Blue-Exorcist-personnage

Les personnages de la série

Avis de la rédac’

Xefed : La série est relativement courte puisqu’elle ne contient que 25 épisodes, mais elle est pleine d’action et de maladresses de la part de nos héros. Un vrai plaisir pour les fans d’action et de combat épiques, avec par mal de mysticisme à la japonaise et des éléments empruntés au folklore européen également. Niveau graphisme, on est dans le haut du panier avec des scènes soignées et un souci du détail des plus agréables, même si certaines scènes dénotent par quelques petites imperfections. Les démons sont puissants, sournois et bien développés. Mon préféré ? Méphistophélès, un drôle de démon qui a pris le parti des exorcistes en devenant le directeur de leur école. Le rythme de la narration est assez lent au début et très axé sur l’introduction de nouveaux personnages et éléments de background. Du coup, on a le temps de s’attacher à ceux-ci et on découvre avec plaisir l’univers sombre des exorcistes et des démons. Mentionnons au passage que l’animé s’écarte de l’histoire du manga au bout de quelques épisodes, si bien que la fin de l’histoire diffère grandement de l’original. De nombreux points de comparaison peuvent être faits entre cette série et Full Metal Achemist. Les deux frères de Blue Exorcist sont comparables aux frères Elric, car ils se complètent l’un l’autre parfaitement. Les faiblesses de l’un sont compensées par les forces de l’autre, et vice versa. L’univers ressemble sur quelques points à celui de Bleach ou celui de D Gray Man, même s’il reste original malgré tout.
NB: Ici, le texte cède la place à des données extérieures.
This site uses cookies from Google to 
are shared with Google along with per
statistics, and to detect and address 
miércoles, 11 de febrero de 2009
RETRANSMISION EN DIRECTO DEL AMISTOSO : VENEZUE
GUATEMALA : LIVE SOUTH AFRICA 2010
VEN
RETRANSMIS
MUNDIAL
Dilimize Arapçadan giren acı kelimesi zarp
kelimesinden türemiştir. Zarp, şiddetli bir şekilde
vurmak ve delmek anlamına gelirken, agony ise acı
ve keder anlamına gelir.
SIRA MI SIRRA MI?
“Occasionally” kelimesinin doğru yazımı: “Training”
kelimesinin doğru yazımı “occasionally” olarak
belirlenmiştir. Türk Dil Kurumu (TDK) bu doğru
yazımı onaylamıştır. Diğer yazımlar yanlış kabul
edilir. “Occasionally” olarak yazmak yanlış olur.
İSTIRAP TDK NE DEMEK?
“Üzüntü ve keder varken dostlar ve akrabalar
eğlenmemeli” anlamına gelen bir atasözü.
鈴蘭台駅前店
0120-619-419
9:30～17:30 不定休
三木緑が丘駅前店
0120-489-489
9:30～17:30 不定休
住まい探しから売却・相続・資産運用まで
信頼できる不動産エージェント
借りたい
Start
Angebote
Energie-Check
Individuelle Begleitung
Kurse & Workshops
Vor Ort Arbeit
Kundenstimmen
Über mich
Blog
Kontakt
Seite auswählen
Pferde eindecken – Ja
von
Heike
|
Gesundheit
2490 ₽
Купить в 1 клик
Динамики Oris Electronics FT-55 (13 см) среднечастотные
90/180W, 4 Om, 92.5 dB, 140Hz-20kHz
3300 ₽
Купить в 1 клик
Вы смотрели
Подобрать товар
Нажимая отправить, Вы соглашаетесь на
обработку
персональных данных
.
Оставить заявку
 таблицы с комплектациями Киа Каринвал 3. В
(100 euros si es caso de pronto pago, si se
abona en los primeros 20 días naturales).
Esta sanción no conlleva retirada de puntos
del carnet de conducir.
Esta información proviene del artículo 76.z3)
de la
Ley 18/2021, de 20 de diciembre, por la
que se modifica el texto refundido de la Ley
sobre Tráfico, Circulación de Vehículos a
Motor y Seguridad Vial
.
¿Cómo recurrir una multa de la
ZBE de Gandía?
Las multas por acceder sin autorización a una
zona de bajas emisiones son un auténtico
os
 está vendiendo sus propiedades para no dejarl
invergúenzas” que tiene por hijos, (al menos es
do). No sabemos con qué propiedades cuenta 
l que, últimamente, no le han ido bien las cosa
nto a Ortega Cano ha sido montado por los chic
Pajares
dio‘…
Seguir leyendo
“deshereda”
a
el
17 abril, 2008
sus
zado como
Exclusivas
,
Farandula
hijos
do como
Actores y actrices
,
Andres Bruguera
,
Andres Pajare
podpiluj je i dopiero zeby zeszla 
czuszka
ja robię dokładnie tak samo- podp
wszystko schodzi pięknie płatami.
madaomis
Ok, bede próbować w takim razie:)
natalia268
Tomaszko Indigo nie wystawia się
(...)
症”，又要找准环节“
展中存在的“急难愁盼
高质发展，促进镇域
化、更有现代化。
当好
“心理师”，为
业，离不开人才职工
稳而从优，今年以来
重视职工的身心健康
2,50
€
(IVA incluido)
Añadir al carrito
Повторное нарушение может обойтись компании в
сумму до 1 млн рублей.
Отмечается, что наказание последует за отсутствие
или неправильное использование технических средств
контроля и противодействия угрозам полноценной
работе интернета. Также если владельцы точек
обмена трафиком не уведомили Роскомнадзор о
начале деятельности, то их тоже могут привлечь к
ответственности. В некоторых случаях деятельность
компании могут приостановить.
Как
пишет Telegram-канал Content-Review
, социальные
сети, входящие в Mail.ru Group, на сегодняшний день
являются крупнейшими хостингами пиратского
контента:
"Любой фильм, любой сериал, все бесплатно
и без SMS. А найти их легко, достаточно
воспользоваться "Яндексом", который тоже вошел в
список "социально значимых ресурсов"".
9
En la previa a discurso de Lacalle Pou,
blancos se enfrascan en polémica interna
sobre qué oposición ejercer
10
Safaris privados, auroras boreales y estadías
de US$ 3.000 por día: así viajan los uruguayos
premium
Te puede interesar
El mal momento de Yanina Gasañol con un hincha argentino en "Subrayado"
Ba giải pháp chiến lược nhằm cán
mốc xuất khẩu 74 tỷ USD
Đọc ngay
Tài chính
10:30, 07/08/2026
Certains lui reprochent cependant d’être un peu lent à démarrer, s’axant trop sur les personnages et leurs relations pour laisser de côté l’action, qui sera alors omniprésente dans les derniers épisodes. Ce choix est selon moi volontaire, car il permet au rythme d’aller crescendo pour aboutir à un final épique durant lequel les informations et révélations se bousculent (presque un peu trop d’ailleurs). Les personnages sont aussi quelque peu stéréotypés, comme dans la majeure partie des Shōnen actuels, mais l’histoire n’en souffre pas selon moi et il s’agit ici plus d’un choix volontaire de l’auteure pour servir la série que d’une simplification par pure fainéantise. Cette série mérite qu’on s’y attarde, car elle traite son sujet avec justesse et efficacité, dans un style parfaitement maîtrisé. Ajoutez à cela une musique d’Hiroyuki Sawano absolument splendide et collant à merveille à l’univers, et vous obtenez un incontournable du genre.